GÖL EKONOMİSİ...!
Ekolojik
kayıplar, ekonomik kayıplara neden olur
Elbette Eğirdir Gölü'nden de ekonomik yönden yararlanmak gerekmektedir. Fakat; ekonomi ve
gölün ekolojisi uyum içesinde olmak zorundadır. Korumadan- kullanımılı
ekonomi; doğal ekolojik yapıları yok
etmemelidir.
Ekolojik kayıpların, ekonomik
kayıplara neden olması da kaçınılmazdır. Ne yazık ki; dünyanın pek çok
yerindeki doğal alanların, ekonomi öne sürülerek bilinçsiz kullanım sonunda yok
olduğunu görmekte ve yaşamaktayız. Hemen yanıbaşımızdaki Türkiye'nin 5. büyük
gölü olan Akşehir Gölü'nün yok oluşu
gibi.....
Doğalın
geri dönüşü adeta olanaksızdır ve pişmanlıklar da bir işe yaramamaktadır...
Eğirdir Gölü'nün sosyo-ekonomik
kullanım adı altında uğradığı ekolojik
yıkım, bilimsel literatürlere geçen
uyarıcı bir örnektir/ derslere konu olmaktadır.!!!
Bu
yıkımlar nedeniyle; Eğirdir Gölü gibi doğal su kaynaklarının korunması için çok
sayıda yasa ve yönetmelikler çıkarılmıştır. Bence, başta su kotu ve tarımın
şekli olmak üzere; "ucu açık" olması nedeniyle yetersiz bulduğum Eğirdir Gölü Özel Hükümler; ekonomiyi
savunanlar açısından ise çok ağır
bulunmaktadır. Sadece coğrafik olarak adı kalan göl; birden vazgeçilemez
olmakta. "Daha önceleri nerelerdeydiniz..."
Gölü
bilmeden/ bilmezlikten gelinerek; sonucunun nereye varacağını düşünmeden, hep
ekonomiyi öne sürerek gölü korumadan kullanmakla gelinen sonuç, "gölden
vazgeçmektir".
Yıllardır
belirttiğimiz gibi elbette gölden sosyo- ekonomik yönden de yararlanmak
gerekmektedir. Fakat, gölden "vazgeçmemek için" de; Eğirdir Gölü'nün
doğal özelliklerini, gerçeklerini ve
önceliğini bilerek ona zarar vermeden
yararlanmamız gerekir/di. Bu gerçekler ;
1-
Eğirdir Gölü; doğal göldür, tıpkı canlılar gibidir, "organları
değiştirilmemeli- uymayan doku nakledilmemeli"- doğal yapısına- balığına,
börtüsüne-böceğine müdahale edilmemeli, ortamı kirletilmemeli.
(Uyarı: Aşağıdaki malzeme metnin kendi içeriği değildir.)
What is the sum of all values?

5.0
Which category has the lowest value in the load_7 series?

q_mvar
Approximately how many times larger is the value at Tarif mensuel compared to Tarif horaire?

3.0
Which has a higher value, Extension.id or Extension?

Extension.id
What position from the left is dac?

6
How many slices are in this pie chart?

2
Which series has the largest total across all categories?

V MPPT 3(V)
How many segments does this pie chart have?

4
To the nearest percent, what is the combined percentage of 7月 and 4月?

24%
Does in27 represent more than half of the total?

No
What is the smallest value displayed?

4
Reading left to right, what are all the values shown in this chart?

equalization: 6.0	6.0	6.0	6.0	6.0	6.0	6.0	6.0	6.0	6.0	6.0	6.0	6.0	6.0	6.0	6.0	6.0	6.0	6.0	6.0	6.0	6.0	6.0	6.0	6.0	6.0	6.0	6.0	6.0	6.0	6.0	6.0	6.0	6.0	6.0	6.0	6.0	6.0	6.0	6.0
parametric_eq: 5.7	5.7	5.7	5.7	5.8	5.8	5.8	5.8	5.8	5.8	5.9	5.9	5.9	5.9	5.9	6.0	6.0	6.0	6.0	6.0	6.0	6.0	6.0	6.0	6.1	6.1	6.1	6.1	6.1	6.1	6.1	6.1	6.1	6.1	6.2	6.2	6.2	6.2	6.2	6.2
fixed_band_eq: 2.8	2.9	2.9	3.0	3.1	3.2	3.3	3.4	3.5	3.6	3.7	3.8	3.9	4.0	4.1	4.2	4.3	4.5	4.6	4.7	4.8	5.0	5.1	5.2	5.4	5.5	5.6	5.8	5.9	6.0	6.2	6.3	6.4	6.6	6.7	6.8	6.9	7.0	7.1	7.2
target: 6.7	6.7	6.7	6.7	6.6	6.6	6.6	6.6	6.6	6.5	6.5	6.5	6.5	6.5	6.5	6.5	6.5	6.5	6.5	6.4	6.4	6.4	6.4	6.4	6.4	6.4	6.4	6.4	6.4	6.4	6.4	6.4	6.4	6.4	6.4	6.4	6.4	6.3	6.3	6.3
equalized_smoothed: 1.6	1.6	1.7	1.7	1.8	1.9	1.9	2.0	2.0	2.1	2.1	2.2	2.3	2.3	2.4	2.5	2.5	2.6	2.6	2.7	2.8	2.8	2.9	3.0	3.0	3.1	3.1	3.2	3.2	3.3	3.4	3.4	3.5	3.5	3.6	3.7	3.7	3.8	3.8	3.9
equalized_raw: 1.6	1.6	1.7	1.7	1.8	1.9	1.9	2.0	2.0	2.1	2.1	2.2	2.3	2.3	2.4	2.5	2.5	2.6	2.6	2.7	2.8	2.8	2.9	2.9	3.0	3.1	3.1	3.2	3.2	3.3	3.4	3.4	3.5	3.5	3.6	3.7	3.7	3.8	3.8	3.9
Dişli-takoz-gümüş balıklarının yaptıklarından ders alınmalı.
2-
Yasal olarak; Eğirdir Gölü stratejik
öneme sahip I. sınıf içme suyu kaynağıdır ve mutlak koşulla korunması
gerekmektedir. Tarımdaki yanlış yöntemlerden ders çıkararak, içtiğimize
yediğimize hastalık -zehir
bulaştırılmamalı....
3-Gölde
aşırı su kayıpları olmamalı- gölün su akışına- kotuna müdahale edilmemeli, bu
konuda ciddi önlemler alınmalı. Gölün su deposu olmadığı (depolan suyun
koktuğu) unutulmamalı.
4-Kamu
yararı ,"kıyı-sahil iyileştirmesi!" diyerek, tarım toprakları
kazanmak için; taşla, çöple, toprakla
dolgular yapılmamalı, evsel-tarımsal-endüstriyel atıklar içme suyu kaynağı olan
göle atılmamalı- bırakımamalı. Göl işgal edilmemeli. Gölün çöp -atık,
inşaat yeri olmadığı bilinmeli..
5-Göle
politik bakışla değil, bilimsel-akılcı bakışla "göle doğru"
bakılmalı. Son otuz yıldır; Eğirdir
Gölü'nün korunmasıyla ilgili bir çok yasa ve yönetmelikler çıkarılmış ve
bunların çok büyük bir kısmı uygulanmamış!/ uygulanamamıştır! Yasa ve
yönetmeliklere koşulsuz - uyulmalı-uygulanmalı.
Eğer
yıllar önce çıkarılan gölü koruma yasa ve yönetmelikleri uygulanmış olsa idi,
bu gün Özel Hükümlere gerek kalmazdı.